■ Description of the task ■
The word to find is "zijn". Copy each line of the material that contains it.

■ The records ■

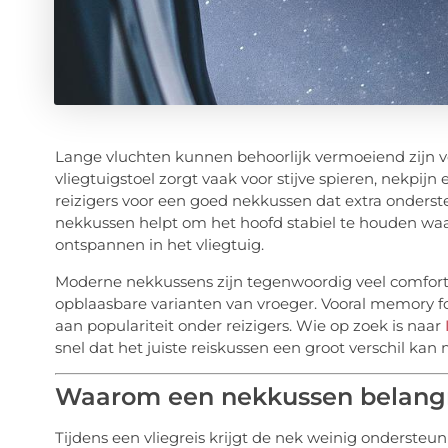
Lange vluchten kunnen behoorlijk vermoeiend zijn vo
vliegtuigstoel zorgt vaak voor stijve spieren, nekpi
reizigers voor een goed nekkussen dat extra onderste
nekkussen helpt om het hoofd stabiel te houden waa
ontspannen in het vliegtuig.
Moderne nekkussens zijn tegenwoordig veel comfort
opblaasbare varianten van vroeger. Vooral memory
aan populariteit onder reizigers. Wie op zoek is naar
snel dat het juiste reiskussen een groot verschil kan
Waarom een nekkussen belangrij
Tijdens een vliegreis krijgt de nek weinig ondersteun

* * *

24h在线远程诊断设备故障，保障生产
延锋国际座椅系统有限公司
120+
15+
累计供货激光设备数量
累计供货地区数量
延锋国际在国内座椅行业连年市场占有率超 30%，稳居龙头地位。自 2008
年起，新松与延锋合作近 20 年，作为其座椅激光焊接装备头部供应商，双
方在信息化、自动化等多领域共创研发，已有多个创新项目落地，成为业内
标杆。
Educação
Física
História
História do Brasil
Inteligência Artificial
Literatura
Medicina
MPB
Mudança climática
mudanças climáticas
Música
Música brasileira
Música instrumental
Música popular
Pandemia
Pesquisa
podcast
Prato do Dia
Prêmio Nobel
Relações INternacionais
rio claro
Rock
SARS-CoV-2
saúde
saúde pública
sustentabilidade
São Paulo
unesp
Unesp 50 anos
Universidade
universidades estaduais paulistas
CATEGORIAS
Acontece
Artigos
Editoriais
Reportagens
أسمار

■ Solution to the problem ■
Lange vluchten kunnen behoorlijk vermoeiend zijn vo
Moderne nekkussens zijn tegenwoordig veel comfort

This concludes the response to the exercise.